* Problem description: Each record, exactly as written, should be printed again.

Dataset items
________

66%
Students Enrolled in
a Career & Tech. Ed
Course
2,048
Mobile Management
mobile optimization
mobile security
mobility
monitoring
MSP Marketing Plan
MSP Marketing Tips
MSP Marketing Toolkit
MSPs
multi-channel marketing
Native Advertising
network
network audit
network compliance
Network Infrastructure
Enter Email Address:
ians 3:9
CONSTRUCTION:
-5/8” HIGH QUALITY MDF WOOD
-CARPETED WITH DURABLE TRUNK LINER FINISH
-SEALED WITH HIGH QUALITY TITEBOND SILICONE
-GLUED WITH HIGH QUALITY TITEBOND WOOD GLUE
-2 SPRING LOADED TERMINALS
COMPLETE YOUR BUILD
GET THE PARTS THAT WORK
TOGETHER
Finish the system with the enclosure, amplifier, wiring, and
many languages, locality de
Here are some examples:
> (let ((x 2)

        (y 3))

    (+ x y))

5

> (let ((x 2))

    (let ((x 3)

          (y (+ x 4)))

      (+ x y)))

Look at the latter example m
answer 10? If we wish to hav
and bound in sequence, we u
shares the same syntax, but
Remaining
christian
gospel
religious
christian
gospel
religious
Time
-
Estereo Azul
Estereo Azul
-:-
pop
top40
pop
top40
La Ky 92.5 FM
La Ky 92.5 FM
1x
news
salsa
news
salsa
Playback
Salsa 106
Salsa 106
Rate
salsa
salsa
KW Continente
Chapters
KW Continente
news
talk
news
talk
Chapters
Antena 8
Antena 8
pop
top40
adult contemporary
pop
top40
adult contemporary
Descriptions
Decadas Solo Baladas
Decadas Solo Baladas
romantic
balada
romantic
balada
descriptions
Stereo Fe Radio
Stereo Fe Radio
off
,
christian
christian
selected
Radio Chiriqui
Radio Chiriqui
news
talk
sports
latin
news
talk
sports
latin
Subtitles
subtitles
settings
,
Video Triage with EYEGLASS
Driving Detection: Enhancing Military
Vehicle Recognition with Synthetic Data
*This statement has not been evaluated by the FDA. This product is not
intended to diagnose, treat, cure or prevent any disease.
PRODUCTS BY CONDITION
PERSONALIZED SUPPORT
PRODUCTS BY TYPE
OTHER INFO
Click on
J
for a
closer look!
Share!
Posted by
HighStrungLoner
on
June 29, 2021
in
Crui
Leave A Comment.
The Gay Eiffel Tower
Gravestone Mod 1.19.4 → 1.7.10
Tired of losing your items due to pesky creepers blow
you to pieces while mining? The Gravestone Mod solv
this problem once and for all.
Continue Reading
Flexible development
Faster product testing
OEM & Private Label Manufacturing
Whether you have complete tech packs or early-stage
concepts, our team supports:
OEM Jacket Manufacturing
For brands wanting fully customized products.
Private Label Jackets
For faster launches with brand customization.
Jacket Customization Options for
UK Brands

________

* Task response:
66%
Students Enrolled in
a Career & Tech. Ed
Course
2,048
Mobile Management
mobile optimization
mobile security
mobility
monitoring
MSP Marketing Plan
MSP Marketing Tips
MSP Marketing Toolkit
MSPs
multi-channel marketing
Native Advertising
network
network audit
network compliance
Network Infrastructure
Enter Email Address:
ians 3:9
CONSTRUCTION:
-5/8” HIGH QUALITY MDF WOOD
-CARPETED WITH DURABLE TRUNK LINER FINISH
-SEALED WITH HIGH QUALITY TITEBOND SILICONE
-GLUED WITH HIGH QUALITY TITEBOND WOOD GLUE
-2 SPRING LOADED TERMINALS
COMPLETE YOUR BUILD
GET THE PARTS THAT WORK
TOGETHER
Finish the system with the enclosure, amplifier, wiring, and
many languages, locality de
Here are some examples:
> (let ((x 2)

        (y 3))

    (+ x y))

5

> (let ((x 2))

    (let ((x 3)

          (y (+ x 4)))

      (+ x y)))

Look at the latter example m
answer 10? If we wish to hav
and bound in sequence, we u
shares the same syntax, but
Remaining
christian
gospel
religious
christian
gospel
religious
Time
-
Estereo Azul
Estereo Azul
-:-
pop
top40
pop
top40
La Ky 92.5 FM
La Ky 92.5 FM
1x
news
salsa
news
salsa
Playback
Salsa 106
Salsa 106
Rate
salsa
salsa
KW Continente
Chapters
KW Continente
news
talk
news
talk
Chapters
Antena 8
Antena 8
pop
top40
adult contemporary
pop
top40
adult contemporary
Descriptions
Decadas Solo Baladas
Decadas Solo Baladas
romantic
balada
romantic
balada
descriptions
Stereo Fe Radio
Stereo Fe Radio
off
,
christian
christian
selected
Radio Chiriqui
Radio Chiriqui
news
talk
sports
latin
news
talk
sports
latin
Subtitles
subtitles
settings
,
Video Triage with EYEGLASS
Driving Detection: Enhancing Military
Vehicle Recognition with Synthetic Data
*This statement has not been evaluated by the FDA. This product is not
intended to diagnose, treat, cure or prevent any disease.
PRODUCTS BY CONDITION
PERSONALIZED SUPPORT
PRODUCTS BY TYPE
OTHER INFO
Click on
J
for a
closer look!
Share!
Posted by
HighStrungLoner
on
June 29, 2021
in
Crui
Leave A Comment.
The Gay Eiffel Tower
Gravestone Mod 1.19.4 → 1.7.10
Tired of losing your items due to pesky creepers blow
you to pieces while mining? The Gravestone Mod solv
this problem once and for all.
Continue Reading
Flexible development
Faster product testing
OEM & Private Label Manufacturing
Whether you have complete tech packs or early-stage
concepts, our team supports:
OEM Jacket Manufacturing
For brands wanting fully customized products.
Private Label Jackets
For faster launches with brand customization.
Jacket Customization Options for
UK Brands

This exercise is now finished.